Это сон, подумал он, и сердце забилось быстрее.
От зрителей отделилась какая-то фигура, и, когда она приблизилась, Квангель узнал невысокого, услужливого врача в светло-сером костюме.
– Ну как? – спросил врач с блеклой улыбкой. – Как мы себя чувствуем?
– Всегда спокойно! – ответил Квангель, меж тем как ему связывали руки за спиной. – В данный момент небольшое сердцебиение, но полагаю, в ближайшие пять минут все пройдет.
И он улыбнулся.
– Погодите, я вам кое-что дам! – сказал врач и полез в сумку.
– Не трудитесь, господин доктор, – ответил Квангель. – У меня все есть…
На секунду он высунул меж тонкими губами кончик стеклянной ампулы.
– Ну что ж, – в замешательстве сказал врач.
Они повернули Квангеля. Теперь он видел перед собой длинный стол, обтянутый гладкой, тусклой черной клеенкой. Увидел ремни, пряжки, а прежде всего нож, широкий нож. Как ему показалось, нож висел очень высоко над головой, угрожающе высоко. Сталь поблескивала сероватым серебром, коварно глядела на него.
Квангель легонько вздохнул…
Внезапно рядом с ним вырос начальник тюрьмы, обменялся с палачом несколькими фразами. Квангель не сводил глаз с ножа. И слушал только вполуха:
– Передаю вам, палачу города Берлина, Отто Квангеля, чтобы вы посредством гильотины лишили его жизни, как назначено правомочным приговором Народного трибунала…
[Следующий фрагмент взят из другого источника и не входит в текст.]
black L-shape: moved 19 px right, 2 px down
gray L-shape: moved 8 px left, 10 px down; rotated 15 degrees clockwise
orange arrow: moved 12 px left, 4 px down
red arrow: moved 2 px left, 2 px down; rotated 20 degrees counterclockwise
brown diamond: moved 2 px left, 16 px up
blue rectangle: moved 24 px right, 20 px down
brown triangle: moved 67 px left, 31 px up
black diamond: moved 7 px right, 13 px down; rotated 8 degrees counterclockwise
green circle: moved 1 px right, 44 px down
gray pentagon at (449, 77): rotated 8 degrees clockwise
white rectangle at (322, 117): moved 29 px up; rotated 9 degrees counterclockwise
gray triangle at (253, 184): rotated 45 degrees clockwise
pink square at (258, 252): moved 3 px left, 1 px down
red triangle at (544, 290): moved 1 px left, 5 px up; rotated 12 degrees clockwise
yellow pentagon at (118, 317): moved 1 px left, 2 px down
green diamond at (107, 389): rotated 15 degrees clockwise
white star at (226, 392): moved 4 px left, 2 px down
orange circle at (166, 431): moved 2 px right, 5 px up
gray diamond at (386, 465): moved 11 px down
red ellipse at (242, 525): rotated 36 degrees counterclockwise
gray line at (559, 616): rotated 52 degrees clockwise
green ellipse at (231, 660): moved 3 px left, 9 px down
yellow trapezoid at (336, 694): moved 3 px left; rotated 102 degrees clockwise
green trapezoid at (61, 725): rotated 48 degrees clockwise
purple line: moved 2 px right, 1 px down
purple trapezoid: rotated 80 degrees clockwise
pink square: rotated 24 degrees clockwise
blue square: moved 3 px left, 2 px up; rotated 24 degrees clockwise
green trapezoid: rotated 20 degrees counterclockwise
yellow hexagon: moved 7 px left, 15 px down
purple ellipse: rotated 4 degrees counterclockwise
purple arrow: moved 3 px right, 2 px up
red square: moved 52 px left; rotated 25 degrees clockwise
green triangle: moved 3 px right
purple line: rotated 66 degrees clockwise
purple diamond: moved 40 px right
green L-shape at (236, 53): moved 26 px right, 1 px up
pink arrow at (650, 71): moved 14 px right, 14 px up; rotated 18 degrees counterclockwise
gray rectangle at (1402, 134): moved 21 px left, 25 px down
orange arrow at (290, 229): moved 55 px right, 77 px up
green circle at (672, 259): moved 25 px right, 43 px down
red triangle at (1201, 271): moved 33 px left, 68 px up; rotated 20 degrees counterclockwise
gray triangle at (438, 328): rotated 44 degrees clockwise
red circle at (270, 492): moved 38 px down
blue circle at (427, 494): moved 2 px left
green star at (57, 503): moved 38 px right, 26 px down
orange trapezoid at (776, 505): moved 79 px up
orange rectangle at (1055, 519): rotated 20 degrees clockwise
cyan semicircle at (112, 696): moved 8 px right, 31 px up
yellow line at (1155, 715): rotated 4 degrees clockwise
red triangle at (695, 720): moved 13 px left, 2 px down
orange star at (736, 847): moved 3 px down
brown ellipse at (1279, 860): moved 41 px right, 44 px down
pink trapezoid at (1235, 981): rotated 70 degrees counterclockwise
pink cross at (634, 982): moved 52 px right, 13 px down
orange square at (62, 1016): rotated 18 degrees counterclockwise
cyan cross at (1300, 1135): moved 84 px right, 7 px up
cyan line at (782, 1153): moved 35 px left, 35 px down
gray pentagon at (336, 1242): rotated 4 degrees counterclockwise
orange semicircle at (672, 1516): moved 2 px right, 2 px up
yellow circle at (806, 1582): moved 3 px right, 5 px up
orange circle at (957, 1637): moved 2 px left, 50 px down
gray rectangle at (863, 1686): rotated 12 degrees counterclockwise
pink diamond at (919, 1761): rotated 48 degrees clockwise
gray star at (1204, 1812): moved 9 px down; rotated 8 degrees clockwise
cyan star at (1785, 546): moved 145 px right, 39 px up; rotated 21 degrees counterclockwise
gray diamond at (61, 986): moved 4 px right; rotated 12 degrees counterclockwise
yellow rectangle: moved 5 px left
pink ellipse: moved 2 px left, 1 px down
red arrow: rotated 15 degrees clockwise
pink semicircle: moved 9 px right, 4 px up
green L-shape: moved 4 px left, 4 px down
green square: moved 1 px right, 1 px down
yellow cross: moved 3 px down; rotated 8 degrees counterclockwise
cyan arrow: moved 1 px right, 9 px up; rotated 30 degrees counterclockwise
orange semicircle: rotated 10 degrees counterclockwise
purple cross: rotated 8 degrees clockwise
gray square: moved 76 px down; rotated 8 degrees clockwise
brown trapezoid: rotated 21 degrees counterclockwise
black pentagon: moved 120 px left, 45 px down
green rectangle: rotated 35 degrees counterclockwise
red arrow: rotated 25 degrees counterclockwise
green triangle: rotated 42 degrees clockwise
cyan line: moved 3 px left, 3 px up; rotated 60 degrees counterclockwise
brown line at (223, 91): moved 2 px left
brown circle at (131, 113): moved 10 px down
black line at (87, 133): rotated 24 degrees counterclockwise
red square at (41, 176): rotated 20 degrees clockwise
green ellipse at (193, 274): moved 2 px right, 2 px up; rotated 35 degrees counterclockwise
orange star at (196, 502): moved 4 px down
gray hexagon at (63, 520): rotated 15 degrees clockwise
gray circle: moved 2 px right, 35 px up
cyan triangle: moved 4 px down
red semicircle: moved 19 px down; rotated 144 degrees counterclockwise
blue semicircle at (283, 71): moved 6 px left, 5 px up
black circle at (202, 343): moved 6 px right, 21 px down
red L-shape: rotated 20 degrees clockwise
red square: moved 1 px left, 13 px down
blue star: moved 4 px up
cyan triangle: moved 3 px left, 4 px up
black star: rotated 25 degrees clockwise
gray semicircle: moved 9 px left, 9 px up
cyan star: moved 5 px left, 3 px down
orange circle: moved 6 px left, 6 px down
Голос звучал невыносимо громко. И свет слишком яркий…
Сейчас, подумал Квангель. Сейчас…
Но ничего не предпринял. Страшное, мучительное любопытство щекотало его…
Еще несколько минут, думал он. Я должен узнать, каково лежать на этом столе…
– Ну давай, старина! – воскликнул палач. – Не разводи канитель. Через две минуты все кончится. Кстати, ты про волосы не забыл?
– Лежат возле двери, – ответил Квангель.
Секунду спустя он лежал на столе, чувствуя, как ему пристегивают ноги к столу. Стальная скоба опустилась на спину, крепко прижала плечи к клеенке…
Воняло хлоркой, сырыми опилками, воняло дезинфекцией… Но сильнее всего, перекрывая все прочие запахи, воняло чем-то отвратительно-сладким, чем-то…
Кровью… – подумал Квангель. Воняет кровью…
Он услышал, как палач тихонько прошептал:
– Пора!
Но как ни тихо он шептал, так тихо ни один человек шептать не умеет, Квангель услышал, услышал это «пора!».
Услышал и жужжащий звук…
Вот сейчас! – мелькнуло в голове, зубы хотели было разгрызть ампулу с цианистым калием…
И тут накатила тошнота, поток рвоты наполнил рот, захлестнул и ампулу…
О господи, подумал он, я ждал слишком долго…
Жужжание превратилось в свист, свист – в пронзительный вопль, достигавший, наверно, до звезд, до престола Господня…
И лезвие разрубило ему шею…
Голова Квангеля падает в корзину.
Секунду он лежал совершенно недвижно, словно обезглавленное тело было ошеломлено шуткой, какую с ним сыграли. Потом тело приподнялось, забилось в ремнях и стальных скобах, подручные палача кинулись на него, стараясь прижать к столу.
Вены на руках покойника все вздувались, потом все обмякло. Слышалось только, как течет кровь, глухо шурша, журча стекает вниз.
Через три минуты после падения лезвия бледный врач слегка дрожащим голосом констатировал смерть казненного.
Труп убрали.
Отто Квангеля более не существовало.